Recently I chanced upon a clipping from the Pasadena Star News (August 19, 1986) describing how Dr. Murray Gell Mann and 72 Nobel Prize winners are opposing the teaching of creationism in our public schools. We certainly object to the literal acceptance of God creating the world in six days. At the same time, we need not accept that the birth of worlds is merely an astrophysical phenomenon and nothing more; or that the forces and powers of man - his thoughts, aspirations, understanding, awareness - are nothing but complex by products of matter. Children are being trained in the material sciences, and rightly so. But there is a middle ground between these two extremes which would expose them to the grand religious and philosophic explanations of the facts that the physical sciences describe on the material level.

What I am trying to make clear is that experiencing or sensing the livingness of Earth and cosmos involves metaphysical questions which science by reason of its own delvings is now beginning to have to face. What is life? What is substance? What is consciousness? Are life and consciousness products of matter, or is matter one of the expressions of consciousness? Or are they two sides of the same coin?

The oneness and interdependence of Earth and the life of Earth is something that cannot be gainsaid. Physical ecology is proving this fact constantly. Man is destroying nature's harmony with his depredations; he is ransacking Earth, cutting down its forests, abusing the soil, polluting the atmosphere, and poisoning the rivers and oceans. How long will nature tolerate this violation? One reason for our willingness to plunder Earth may well be that we have lost our feeling of oneness with nature and its kingdoms. Nature is just out there offering her riches to be used indiscriminately. After all, Earth is only a lump of matter.

Let us not fool ourselves. Earth is our mighty mother and will in time strike her balance. Oxygen will grow scarce, food less plentiful, the soil less fertile; floods may erode away the land, ice once again cover a whole hemisphere, another Gobi or Sahara replace a now thriving region or, perhaps, portions of lands may sink and others rise.

All this so that Earth may renew itself, lie fallow and gain strength. Our lovely globe and the cosmos in which it moves are a vast brotherhood of life. This brotherhood, this oneness, is the fact. Nature with all its diversity is a working brotherhood. It is man who is unbrotherly at times, shattering the harmony and balance. He does so at his own peril.

Each age has its egotisms, each believes "now at last we see things as they truly are." Often past beliefs seem strange to us because thinkers of former days may have held consciousness to be the basic reality, matter an illusion. Whereas today we consider matter to be the basic cause and reality, and consciousness a fortuitous and unique event that has struggled forth somehow on our tiny planet in our inconspicuous solar system.

Yet the resounding opinion through the ages has been the oneness of this living universe with all its lives, great and small.

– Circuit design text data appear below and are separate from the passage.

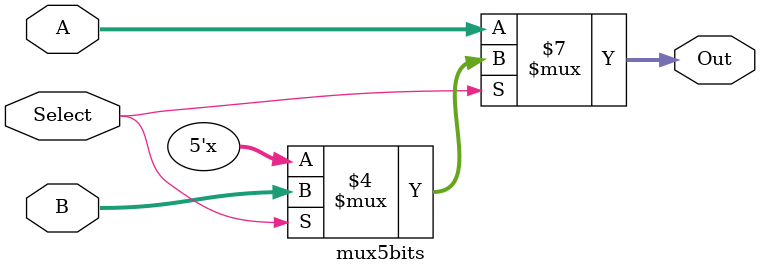
<source format=v>
`timescale 1ns / 1ps
module mux5bits(
    input [4:0] A,
    input [4:0] B,
    output reg [4:0] Out,
    input Select
    );
	always @(Select or A or B)
	begin
	if (Select==1'b0)begin Out<=A; end
	else if (Select==1'b1)begin Out<=B; end
	end
endmodule

</source>
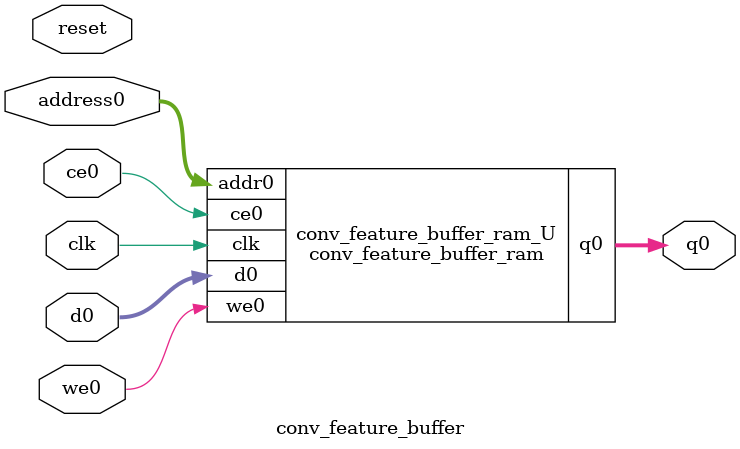
<source format=v>
`timescale 1 ns / 1 ps
module conv_feature_buffer_ram (addr0, ce0, d0, we0, q0,  clk);

parameter DWIDTH = 32;
parameter AWIDTH = 15;
parameter MEM_SIZE = 25600;

input[AWIDTH-1:0] addr0;
input ce0;
input[DWIDTH-1:0] d0;
input we0;
output reg[DWIDTH-1:0] q0;
input clk;

(* ram_style = "block" *)reg [DWIDTH-1:0] ram[0:MEM_SIZE-1];




always @(posedge clk)  
begin 
    if (ce0) 
    begin
        if (we0) 
        begin 
            ram[addr0] <= d0; 
        end 
        q0 <= ram[addr0];
    end
end


endmodule

`timescale 1 ns / 1 ps
module conv_feature_buffer(
    reset,
    clk,
    address0,
    ce0,
    we0,
    d0,
    q0);

parameter DataWidth = 32'd32;
parameter AddressRange = 32'd25600;
parameter AddressWidth = 32'd15;
input reset;
input clk;
input[AddressWidth - 1:0] address0;
input ce0;
input we0;
input[DataWidth - 1:0] d0;
output[DataWidth - 1:0] q0;



conv_feature_buffer_ram conv_feature_buffer_ram_U(
    .clk( clk ),
    .addr0( address0 ),
    .ce0( ce0 ),
    .we0( we0 ),
    .d0( d0 ),
    .q0( q0 ));

endmodule


</source>
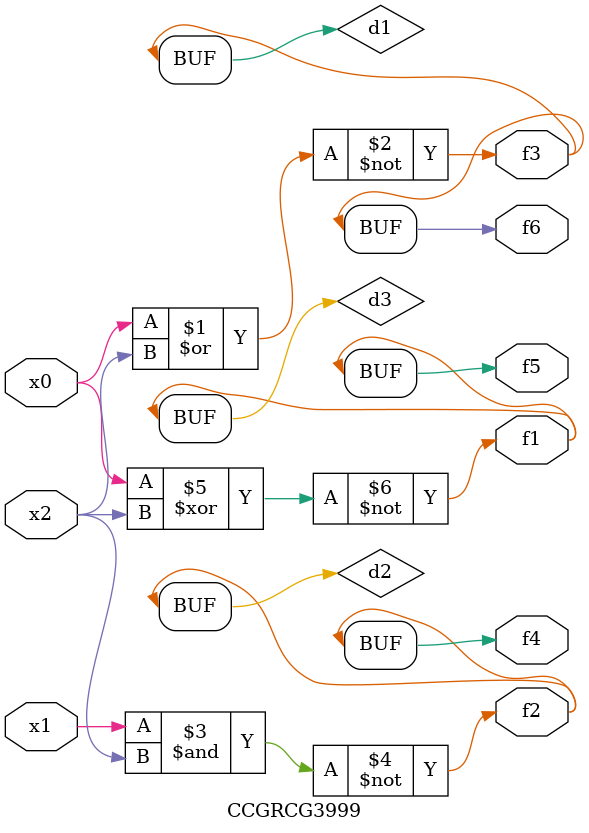
<source format=v>
module CCGRCG3999(
	input x0, x1, x2,
	output f1, f2, f3, f4, f5, f6
);

	wire d1, d2, d3;

	nor (d1, x0, x2);
	nand (d2, x1, x2);
	xnor (d3, x0, x2);
	assign f1 = d3;
	assign f2 = d2;
	assign f3 = d1;
	assign f4 = d2;
	assign f5 = d3;
	assign f6 = d1;
endmodule

</source>
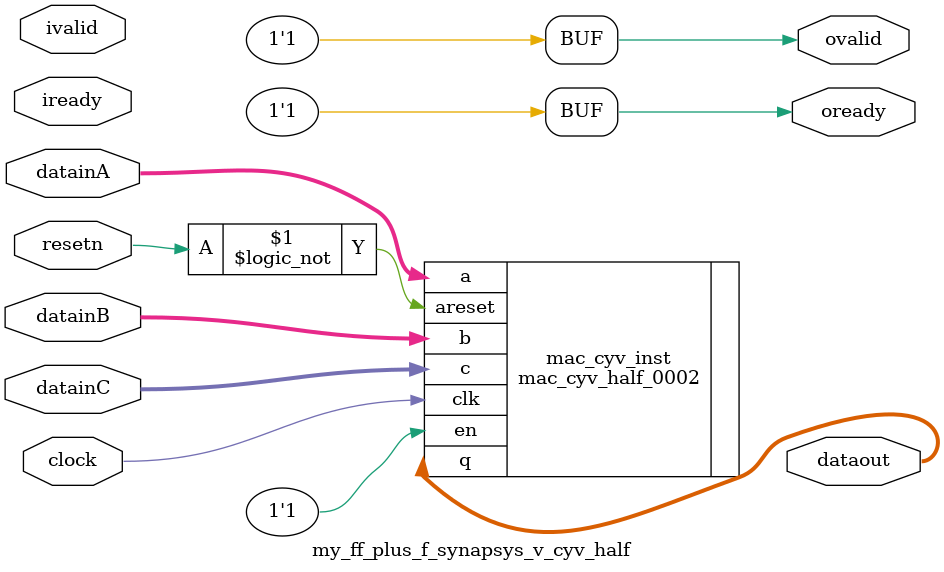
<source format=v>
module my_ff_plus_f_synapsys_v_cyv_half (

	input   clock,
	input   resetn,
	input   ivalid, 
	input   iready,
	output  ovalid, 
	output  oready,
	input   [15:0] datainC,	
	input   [15:0]  datainA,
	input   [15:0] datainB,
	output   [15:0]  dataout);
	
	
	
	/*
  logic [31:0] result_float;
  logic [31:0] result_float_reg;
  logic [31:0] result_float_reg2;
  logic [15:0] resulta_sfixed;
  
  logic		valid_reg;
  logic 	valid_reg2;
  logic		valid_reg3;
  logic		valid_reg4;
  logic signed [31:0] resulta_sfixed_reg1;
  
  logic [15:0] datain_reg, datain_reg2,datain_reg3, datain_reg4;
  */
  assign ovalid = 1'b1;
  assign oready = 1'b1;
  // ivalid, iready, resetn are ignored
  
/*
	multiplicador_ff u0 ( //latencia de 3
		.clk    (clock),    //   input,   width = 1,    clk.clk
		.areset (!resetn), //   input,   width = 1, areset.reset
		.a      (datainA),      //   input,  width = 32,      a.a
		.b      (datainB),      //   input,  width = 32,      b.b
		.q      (result_float)       //  output,  width = 32,      q.q
	);
	*/
	
	//latencia 9
	mac_cyv_half_0002 mac_cyv_inst (
		.clk    (clock),    //    clk.clk
		.areset (!resetn), // areset.reset
		.en     (1'b1),     //     en.en
		.a      (datainA),      //      a.a
		.b      (datainB),      //      b.b
		.c      (datainC),      //      c.c
		.q      (dataout)       //      q.q
	);


	 
	 
endmodule

</source>
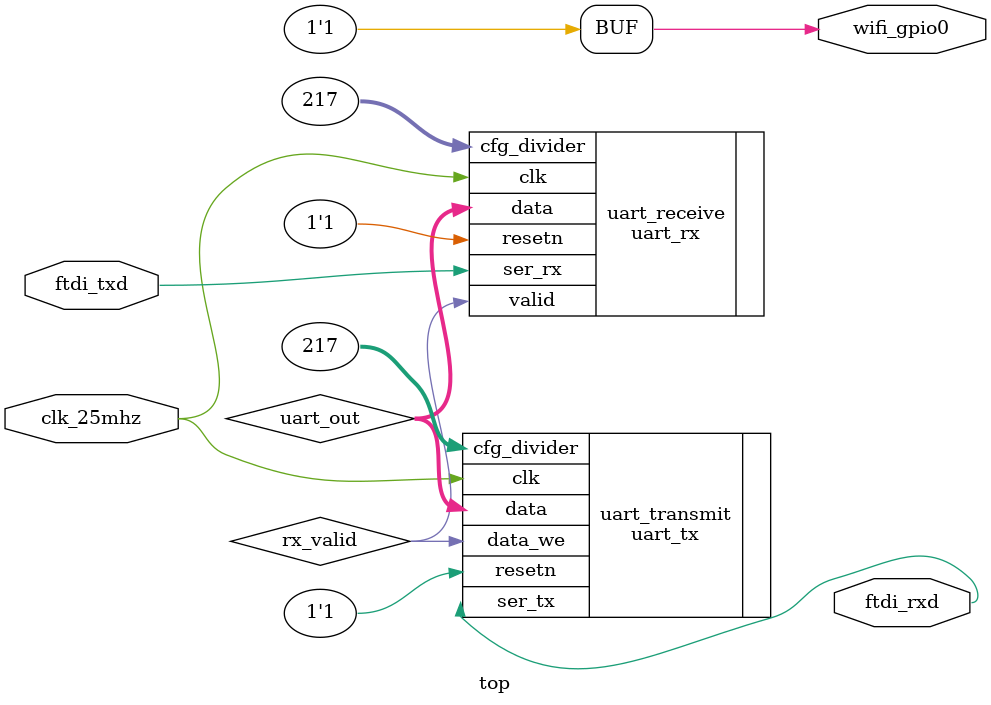
<source format=v>
module top (
  input  clk_25mhz,
  input  ftdi_txd,
  output ftdi_rxd,
  output wifi_gpio0);   

  wire rx_valid;
  wire [7:0] uart_out;
  
  uart_rx uart_receive(
    .clk(clk_25mhz),
    .resetn(1'b1),
    .ser_rx(ftdi_txd),
    .cfg_divider(25000000/115200),
    .data(uart_out),
    .valid(rx_valid)
  );

  uart_tx uart_transmit(
    .clk(clk_25mhz),
    .resetn(1'b1),
    .ser_tx(ftdi_rxd),
    .cfg_divider(25000000/115200),
    .data(uart_out),
    .data_we(rx_valid)
  );

  assign wifi_gpio0 = 1'b1;

endmodule
</source>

Man is the microcosm of the macrocosm, a universe in miniature; man with a spark of the divine in his heart of hearts urging him to see more grandly and to act more nobly. Sun and stars, flowers and skylarks, beautiful clouds, serene mountains and deserts. Noisy cities with their wealth and squalor, joy and sorrow, health and disease, selfishness and nobility. All are aspects of a cosmic process which over the countless millennia will challenge wayward man to make of himself something more truly human, indeed more godlike, and thus take his place as a self conscious collaborator in the brotherhood of all life.